First off, my thoughts and prayers go out to all of those effected by the horrific earthquake and series of aftershocks located near Port-au-Prince Haiti January 12, 2010.

Overview of the Quake:
The earthquake struck Port-au-Price Haiti at just before 5:00 PM local time. According to news sources the quake was a shallow quake and the main quake measured a 7.0. There were numerous aftershocks with the major ones measuring close to 6.0.

Effects in the Dominican Republic:
Many Dominican Republic residents felt the earthquake. In Santo Domingo estimates are that the earthquake measured somewhere between a 3.0 and 4.0.

The wide spread feeling in the country is one of great sorrow and prayer for the injured and their families. The Dominican government has declared that it will assist in any way it can to provide supplies and personnel to assist in the recovery efforts in Haiti. According to news sources the Dominican Republic was the first to respond to the disaster and has remained a vital part of the relief efforts. In addition to the Dominican government's efforts, many Dominican Republic residents are sending water and food supplies to various collections locations around the country so they can be sent to the crisis zone.

The response from the citizens of the Dominican Republic has been overwhelming. Individuals, companies, and the government are all involved in helping out their injured neighbor. The earthquake and what the country can do to help out its neighbor are just about the only topics discussed in the Dominican Republic. Everyone is praying, collecting items to donate, and planning for how they can be of assistance.

As far as I can tell there has not been any major damage in the Dominican Republic. There are several reports of cracks in buildings, but no major damage or injuries have occurred in the Dominican Republic.

My personal experience: (Written January 13, 2010)
I was working in my home office in Santo Domingo. The internet went out and I decided to go get a drink from the kitchen when I noticed I was having a hard time standing up. It felt like I was kind of dizzy or something was wrong in my head.

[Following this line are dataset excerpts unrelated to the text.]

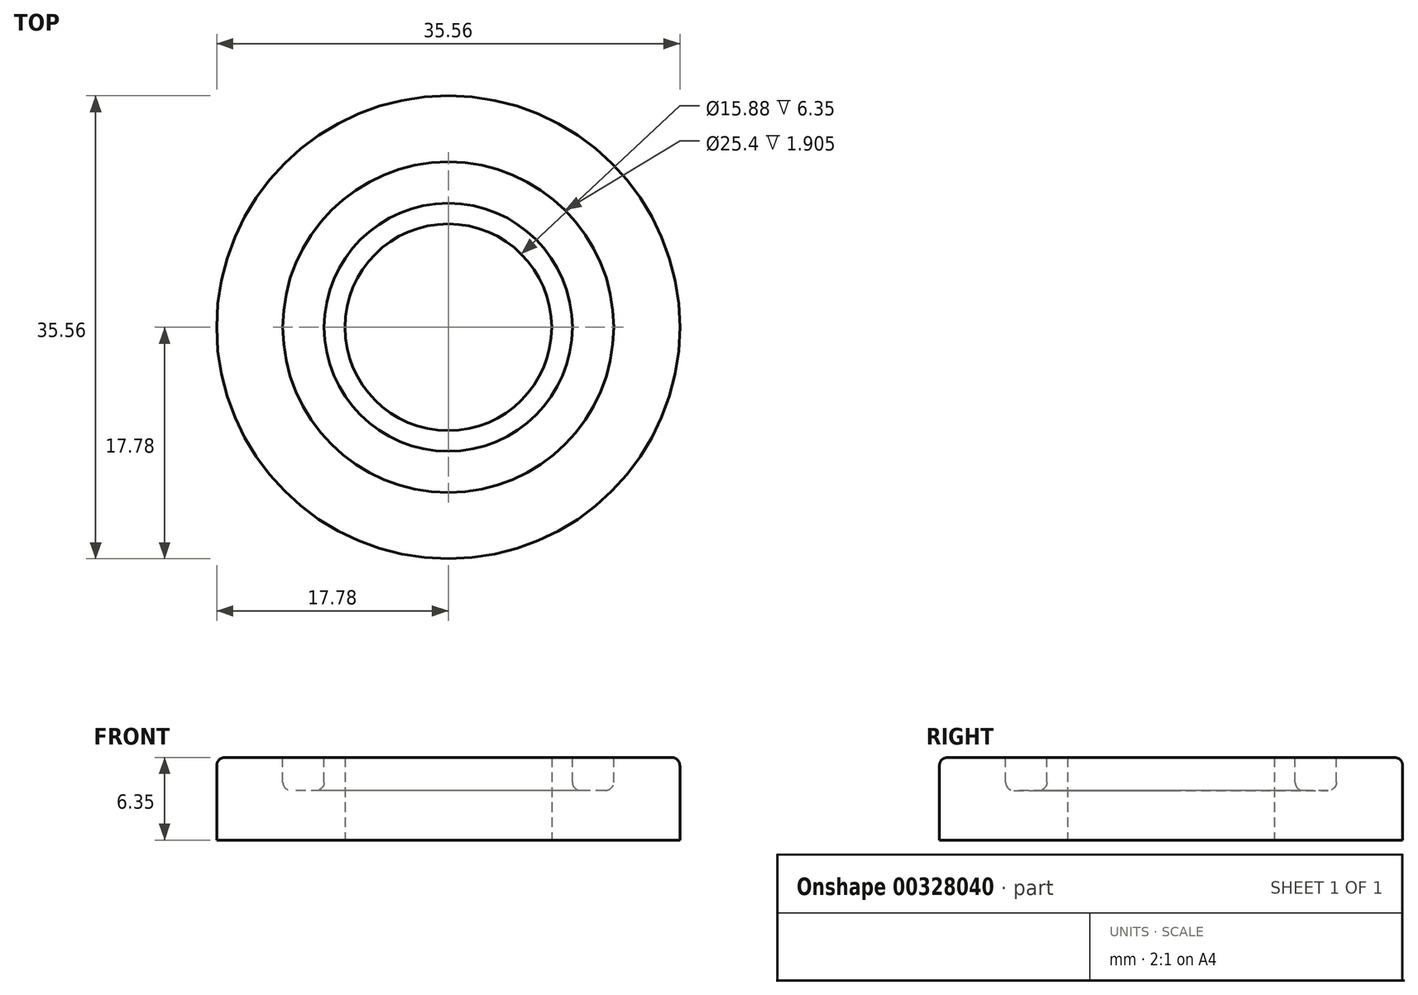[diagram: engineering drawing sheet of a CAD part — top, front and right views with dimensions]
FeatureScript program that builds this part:
annotation { "Feature Type Name" : "Feature", "Feature Type Description" : "" }
export const myFeature = defineFeature(function(context is Context, id is Id, definition is map)
    precondition{}
    {
        {
            var Q0;
            Q0=qCreatedBy(makeId("Top.planeOp"),FACE);
            var sketch = newSketch(context, id + "F0", { "sketchPlane" : qUnion([Q0])});
            skCircle(sketch, "E0", {"center": v(0, 0) * mm, "radius": 7.94 * mm});
            skCircle(sketch, "E1", {"center": v(0, 0) * mm, "radius": 17.78 * mm});
            skSolve(sketch);
        }
        {
            var Q0;
            Q0 = qSketchRegion(id + "F0", true);
            extrude(context, id + "F1", {"entities" : qUnion([Q0]), "depth" : 6.35 * mm});
        }
        {
            var Q0;
            Q0=makeQuery(id+"F1.opExtrude","CAP_FACE",FACE,{"disambiguationData":[OSD([sQuery(id+"F0.wireOp",EDGE,"E0"),sQuery(id+"F0.wireOp",EDGE,"E1")])],"isStart":false});
            var sketch = newSketch(context, id + "F2", { "sketchPlane" : qUnion([Q0])});
            skCircle(sketch, "E2", {"center": v(0, 0) * mm, "radius": 9.53 * mm});
            skCircle(sketch, "E3", {"center": v(0, 0) * mm, "radius": 12.7 * mm});
            skSolve(sketch);
        }
        {
            var Q0;
            Q0 = qSketchRegion(id + "F2", true);
            extrude(context, id + "F3", {"entities" : qUnion([Q0]), "operationType" : NewBodyOperationType.REMOVE, "oppositeDirection" : true, "depth" : 2.54 * mm});
        }
        {
            var Q0;
            Q0=makeQuery(id+"F1.opExtrude","CAP_EDGE",EDGE,{"disambiguationData":[OSD([sQuery(id+"F0.wireOp",EDGE,"E1")])],"isStart":false});
            var Q1;
            Q1=makeQuery(id+"F3.boolean.opBoolean","COPY",EDGE,{"derivedFrom":makeQuery(id+"F3.opExtrude","CAP_EDGE",EDGE,{"disambiguationData":[OSD([sQuery(id+"F2.wireOp",EDGE,"E3")])],"isStart":false})});
            var Q2;
            Q2=makeQuery(id+"F3.boolean.opBoolean","COPY",EDGE,{"derivedFrom":makeQuery(id+"F3.opExtrude","CAP_EDGE",EDGE,{"disambiguationData":[OSD([sQuery(id+"F2.wireOp",EDGE,"E2")])],"isStart":false})});
            fillet(context, id + "F4", {"entities" : qUnion([Q0, Q1, Q2]), "radius" : 0.64 * mm, "tangentPropagation" : true, "allowEdgeOverflow" : false});
        }
    });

I decided to go to my bedroom and take something because I felt like I had a headache. When I entered my room I noticed there was a bottle of water on my bedside table that was rocking quite a bit. I also noticed several metal objects in the closet were knocking against the wall.

At the time, I did not know it was an earthquake. I thought it was wind blowing through our apartment, so I closed the windows and continued on to the kitchen.

It was not until about an hour later that I got internet back and was able to find out there had indeed been an earthquake. It was at this time that things started to move very quickly. I believe the quake took place at around 6:00 PM in the Dominican Republic. I found out there was a quake at just after 7:00 PM.

I immediately headed to the internet to find out what was going on. The news in the Dominican Republic and the government was very strongly encouraging people in the Dominican Republic to beware because there was a tsunami warning. I quickly found the warning, which stated that the first wave of the potential tsunami would hit Santo Domingo at 7:38 PM, which was less than 40 minutes away.

I started to call family members who live close to the ocean to get them to go to come over to our place, which is on much higher ground. We ended up having 7 family members spend the night with us and ended up passing the evening playing games and talking.

The tsunami ended up being less than a foot tall, so its effects were nil.

Looking back on the response by the Dominican Government, I am happy they were very quickly warning residents of the potential for a tsunami. I was impressed how quickly they got the word out. The biggest problems I noticed were the lack of cell phone space. Most of the carriers were way over capacity and it was hard to get calls in or out. Also, in my house the internet went out and was gone all night. For me, the lack of internet made it difficult to let family know we were alright. It also made it hard to find out what was going on.

(January 17, 2010)
I have been watching the Dominican Republic's response to the earthquake this past week and have to say I am amazed at how much the country has done to help with the recovery efforts. Today, I was able to go to the Santo Domingo airport and see first hand what the country is doing. I saw two entire lines of cargo planes lined up on the airfield. According to people I asked, the planes were from Brasil, Spain, and the United States. I understand that the Santo Domingo Airport has received many planes filled with supplies and while I was there a security officer stated that there were currently 200 planes at the airport related to the relief efforts.

In addition to the planes I witnessed at the Santo Domingo Airport, the Dominican Republic is currently hosting more than 2000 planes at airfields around the country. The country is assisting its neighbor by allowing injured to be treated in its hospitals.

While I was at the airport I was able to see the airplane of Hilary Clinton, a small UN relief plane, as well as dozens of other much larger cargo relief craft land and take off.

(February 24, 2010)
Commercial flights to Puerto Prince Haiti have started again so the load of relief related traffic to Santo Domingo has started to subside. I have friends who are in Haiti this week helping to reconstruct an orphanage. From the reports I have been getting there is not a proper way to describe the destruction Haiti has received.